• _To be done_
A. Answer these about the TVM quantization patch, one line each:
(i) Which two users does the post address at the start?
(ii) What index line is given for quantize.py?
(iii) Which function is named in the hunk header for quantize.py?
B. Can you quote the TVM quantization patch from "- lhs = new_args[0].realize()" to "# %25 = add(%24, %meta[relay.Constant])"?
C. What comes next in the TVM quantization patch? Continue it from its last line.

• _Page_
@tico @ziheng Sorry for the delayed response.
diff --git a/python/tvm/relay/quantize/_partition.py b/python/tvm/relay/quantize/_partition.py
index 1180d836..d794b4e3 100644
--- a/python/tvm/relay/quantize/_partition.py
+++ b/python/tvm/relay/quantize/_partition.py
@@ -85,8 +85,8 @@ def add_partition_generic(ref_call, new_args, ctx):
# %10 = add(%9, %meta[relay.Constant])
# %11 = add(%3, %10) <- need to insert annotations for %3, %10
# ...
- lhs = new_args[0].realize()
- rhs = new_args[1].realize()
+ #lhs = new_args[0].realize()
+ #rhs = new_args[1].realize()
return _forward_op(ref_call, [lhs, rhs])
elif not lhs_cond and rhs_cond:
# - introduced by residual connection in ResNet
@@ -102,7 +102,7 @@ def add_partition_generic(ref_call, new_args, ctx):
# %25 = add(%24, %meta[relay.Constant])
# %26 = add(%18, %25) <- need to insert annotations for %25
# ...
- rhs = new_args[1].realize()
+ #rhs = new_args[1].realize()
return _forward_op(ref_call, [lhs, rhs])
elif lhs_cond and not rhs_cond:
if _analysis.check_constant(rhs):
diff --git a/python/tvm/relay/quantize/quantize.py b/python/tvm/relay/quantize/quantize.py
index adde2058..ca267ec3 100644
--- a/python/tvm/relay/quantize/quantize.py
+++ b/python/tvm/relay/quantize/quantize.py
@@ -401,8 +401,8 @@ def prerequisite_optimize(graph, params=None):
graph = _bind_params(graph, params)
mod = _module.Module.from_expr(graph)

• _Information shown_
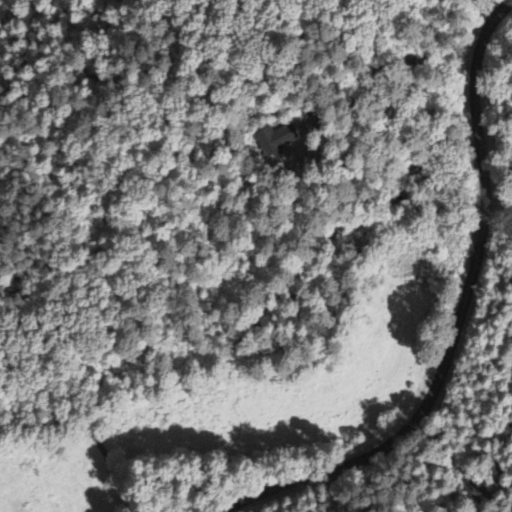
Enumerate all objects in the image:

• _Response list_
A.
(i) @tico and @ziheng
(ii) index adde2058..ca267ec3 100644
(iii) prerequisite_optimize

B.
- lhs = new_args[0].realize()
- rhs = new_args[1].realize()
+ #lhs = new_args[0].realize()
+ #rhs = new_args[1].realize()
return _forward_op(ref_call, [lhs, rhs])
elif not lhs_cond and rhs_cond:
# - introduced by residual connection in ResNet
@@ -102,7 +102,7 @@ def add_partition_generic(ref_call, new_args, ctx):
# %25 = add(%24, %meta[relay.Constant])

C.
- with _transform.PassContext(opt_level=3):
- mod = optimize(mod)
+ #with _transform.PassContext(opt_level=3):
+ mod = optimize(mod)
return mod["main"]
This is a temporary fix for the issue.
After applying this patch, accuracy of resent18/resnet50 v1/v2 are normal.
Summary of the issues:
- Because of
realize
call in the partition pass, some of the additions in the quantized model will be int8 addition (instead of casting from int8 to int32 before addition). In this case, if the scale is not carefully chosen, overflow is likely to happen.
- prerequisite_optimize uses opt_level=3. In my past experiments I observed some accuracy issue because of FoldScaleAxis. This pass is also applied to the model that is used for calibration. As a result, the collected output from the calibration set might contain more outlier. Simply taking maximum of the output as the scale might not work in this case. (Instead we may want to remove the outlier such as using 99% maximum)